2027年6月5日,温布利大球场,九万人的呼吸在第九十三分钟同时停滞,又在同一秒炸裂成红色的海啸,比分牌上,阿森纳2-1拜仁慕尼黑,埃尔林·哈兰德背对球门滑跪出三道草痕,白色球衣上沾满泥泞与星光,他刚刚用一记几乎贴着草皮飞行的铲射,将皮球送进诺伊尔身后的网窝,那不是一粒寻常的进球,那是一个俱乐部一百四十年等待的终点,也是一段新传奇的起点。
这场决赛从第一分钟起,就像两台精密机器在刀尖上互搏,拜仁的控球率一度达到六成二,基米希与帕夫洛维奇在中场编制出一张细密的网,穆西亚拉在左肋部的每一次触球都让阿森纳防线心跳加速,第23分钟,凯恩在禁区内背身拿球,突然转身抽射,皮球击中横梁下沿弹地——门线技术显示并未整体越过,阿森纳逃过一劫,但那种窒息感并未消散,拜仁像一头耐心的巨兽,等待对手犯下第一个错误。

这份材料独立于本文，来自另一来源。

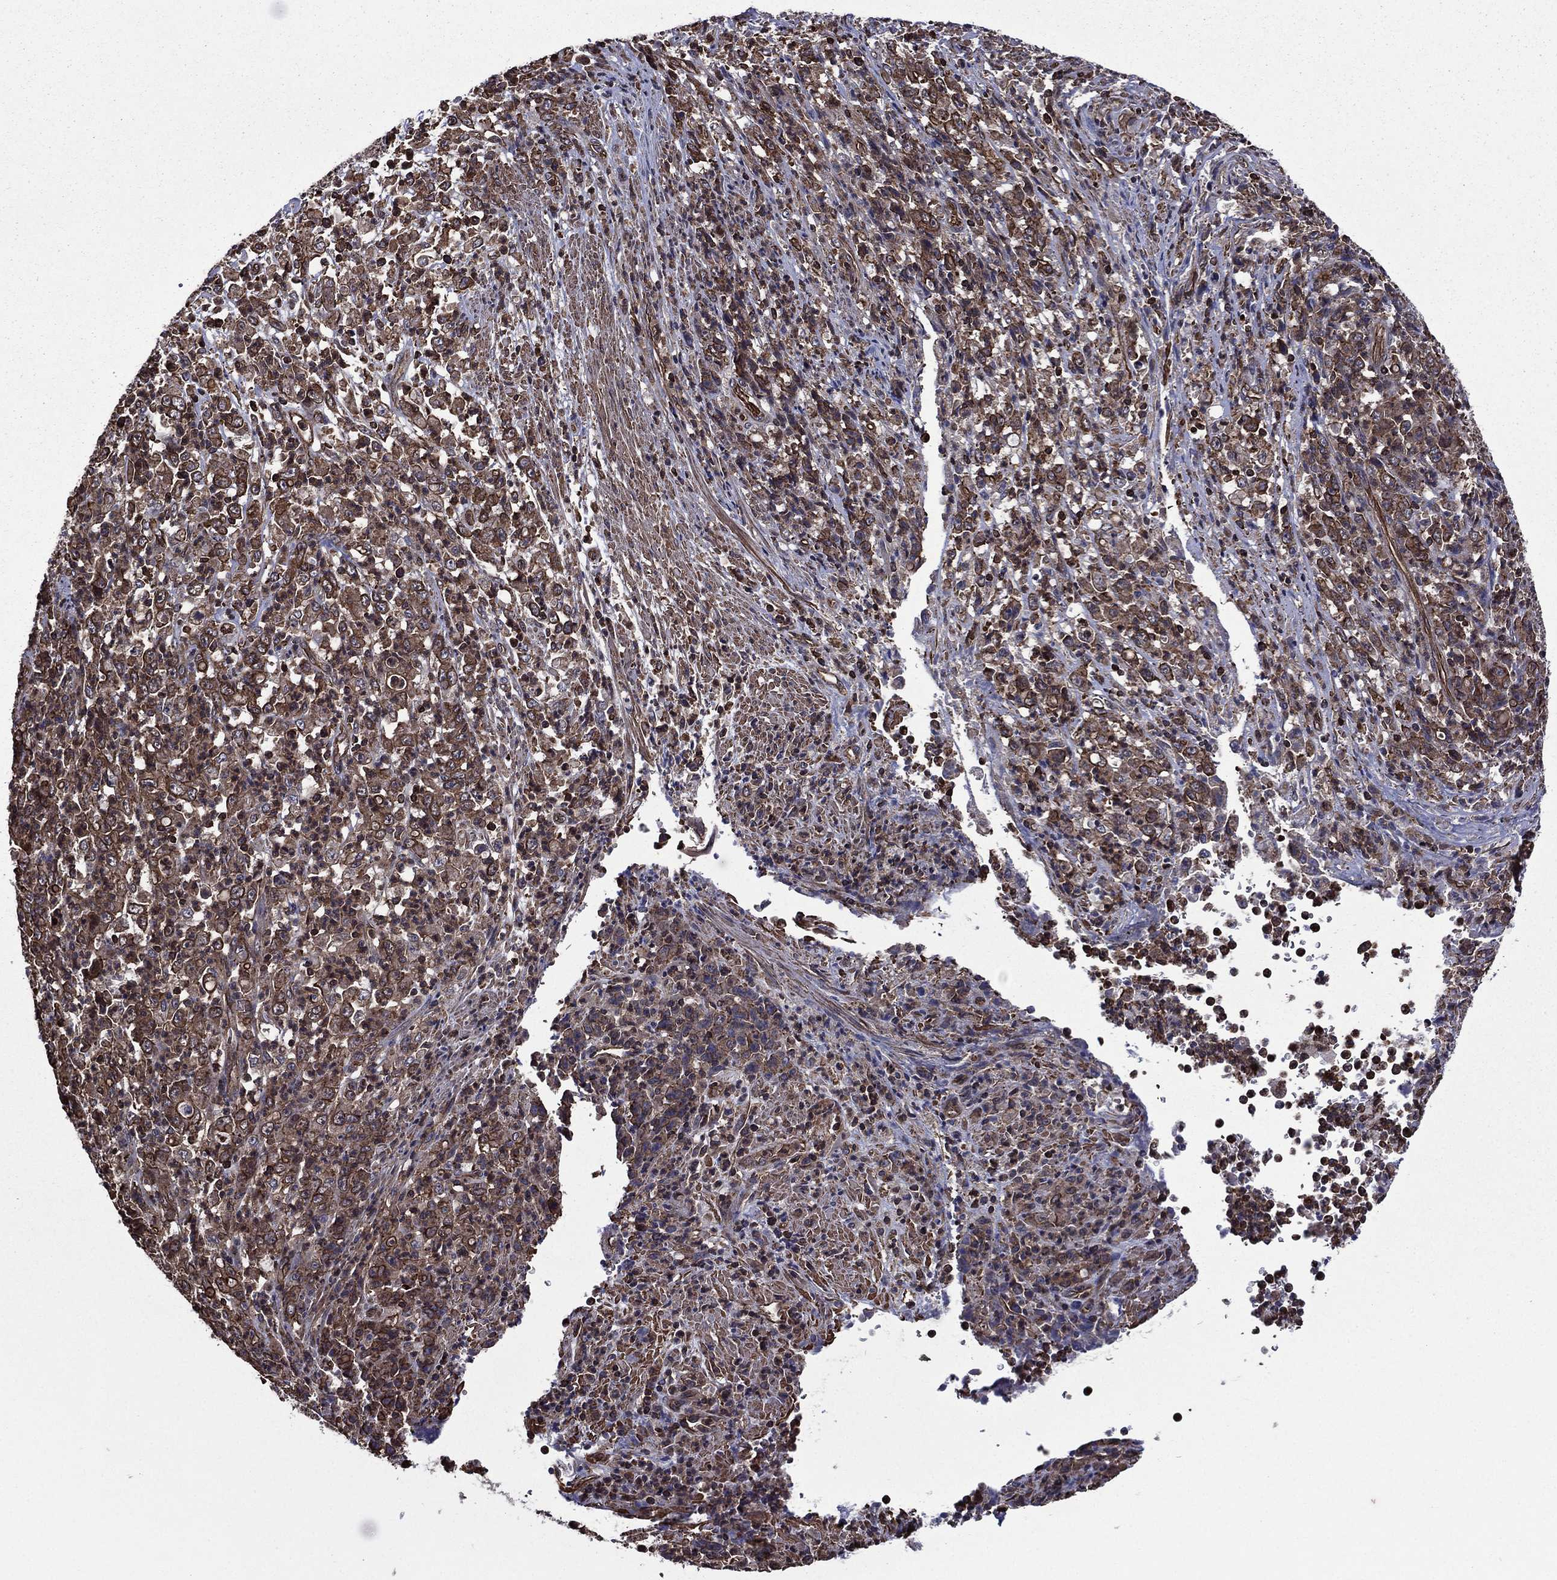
{"staining": {"intensity": "moderate", "quantity": ">75%", "location": "cytoplasmic/membranous"}, "tissue": "stomach cancer", "cell_type": "Tumor cells", "image_type": "cancer", "snomed": [{"axis": "morphology", "description": "Adenocarcinoma, NOS"}, {"axis": "topography", "description": "Stomach, lower"}], "caption": "Brown immunohistochemical staining in stomach cancer displays moderate cytoplasmic/membranous staining in about >75% of tumor cells. (DAB (3,3'-diaminobenzidine) IHC with brightfield microscopy, high magnification).", "gene": "PLPP3", "patient": {"sex": "female", "age": 71}}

阿森纳没有犯错,阿尔特塔的球队用三年时间学会了在顶级舞台上呼吸,萨利巴和加布里埃尔像两堵移动的墙,赖斯在中场覆盖了每一寸草皮,厄德高回撤到后腰位置拿球组织,而萨卡在右路的每一次冲刺都在消耗阿方索·戴维斯的体力,第58分钟,僵局被打破——厄德高左路开出角球,前点哈兰德头球后蹭,后点马丁内利凌空垫射,皮球应声入网,温布利沸腾了,红色的一半看台像被点燃的火山。

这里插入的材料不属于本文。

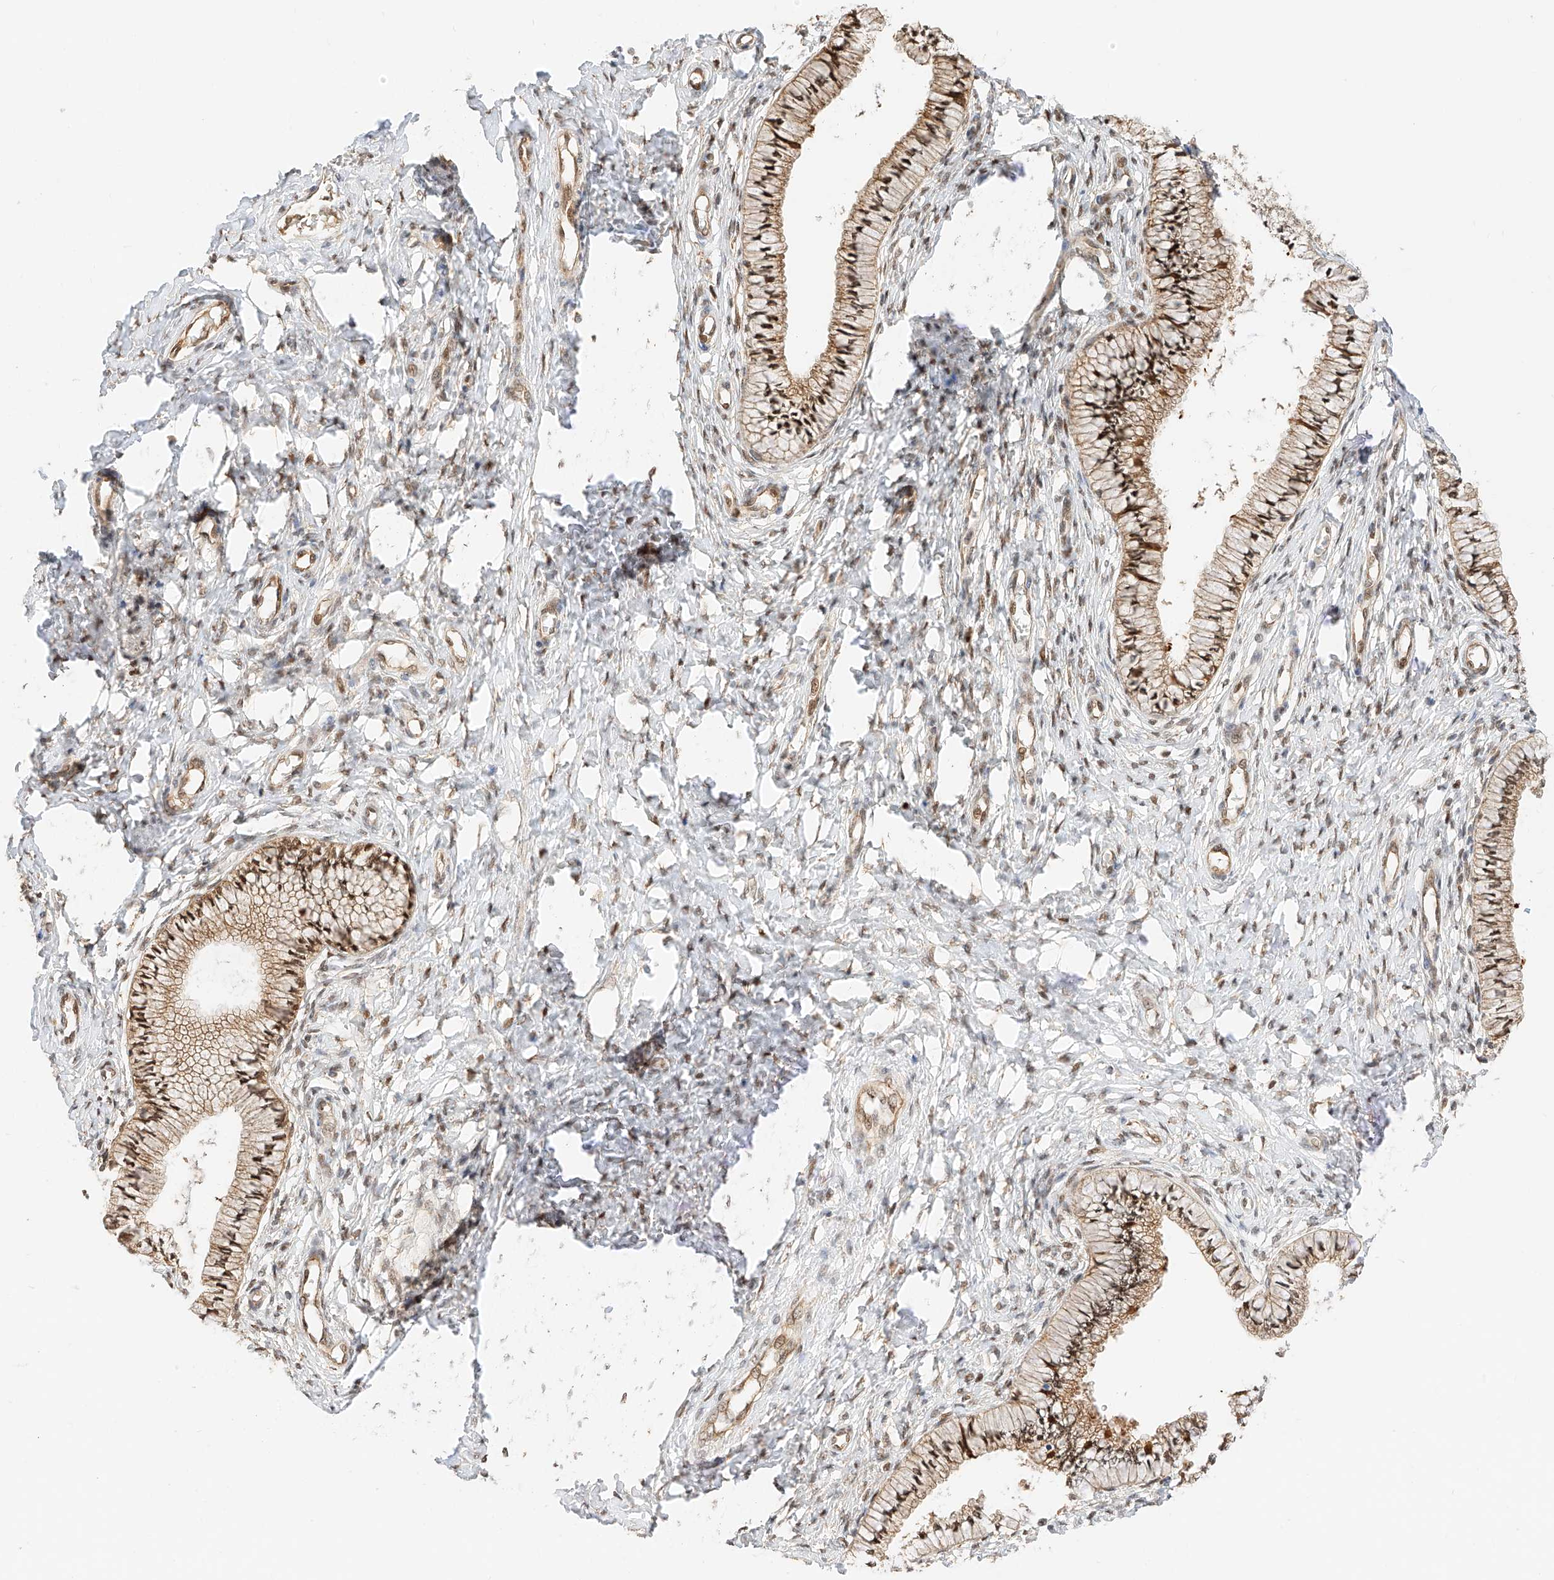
{"staining": {"intensity": "strong", "quantity": ">75%", "location": "cytoplasmic/membranous,nuclear"}, "tissue": "cervix", "cell_type": "Glandular cells", "image_type": "normal", "snomed": [{"axis": "morphology", "description": "Normal tissue, NOS"}, {"axis": "topography", "description": "Cervix"}], "caption": "This photomicrograph displays unremarkable cervix stained with IHC to label a protein in brown. The cytoplasmic/membranous,nuclear of glandular cells show strong positivity for the protein. Nuclei are counter-stained blue.", "gene": "EIF4H", "patient": {"sex": "female", "age": 36}}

但拜仁的回应只用了七分钟,第65分钟,基米希中场送出过顶长传,凯恩反越位成功,面对拉亚冷静推射远角,1-1,南看台的白色浪潮瞬间吞噬了先前的红色喧嚣,这就是拜仁,欧冠DNA刻在骨髓里的球队,他们不会给你喘息的机会,不会让你安稳地做哪怕一分钟的美梦。

时间一分一秒流逝,加时赛像一场意志力的拔河,双方都有机会杀死比赛,但门框与门将联手拒绝了所有结局,第118分钟,萨卡右路突破后传中,哈兰德近距离头球被诺伊尔神勇扑出,挪威人跪在地上,双手捶地,那一刻,所有人都以为比赛将进入点球大战,命运将再次交给偶然性。
但哈兰德拒绝了偶然,补时第三分钟,阿森纳获得左侧角球,厄德高将球开到前点,特罗萨德头球后蹭,皮球飞向后门柱,混乱中,哈兰德从两名拜仁后卫之间杀出,身体几乎平行于地面,右脚外脚背一记铲射,诺伊尔扑向远角,但皮球像一颗被诅咒的流星,擦着他的指尖钻入网窝。
2-1,终场哨响。
哈兰德躺在地上,被队友们淹没,这个在曼城拿过三冠王的挪威人,在来到阿森纳的第二个赛季,用最原始、最本能的方式——门前那一击——兑现了当初加盟时的承诺:“我来这里,是为了把欧冠奖杯带回北伦敦。”
温布利的夜空下,红色的烟花照亮了阿森纳队徽上那门从未如此鲜红的加农炮,这一夜,哈兰德用一次连自己都无法复制的铲射证明:在足球最顶级的童话里,英雄可以不属于任何传统豪门,但他必须属于这一刻,而阿森纳,终于不再只是美丽足球的注脚,他们成了冠军本身。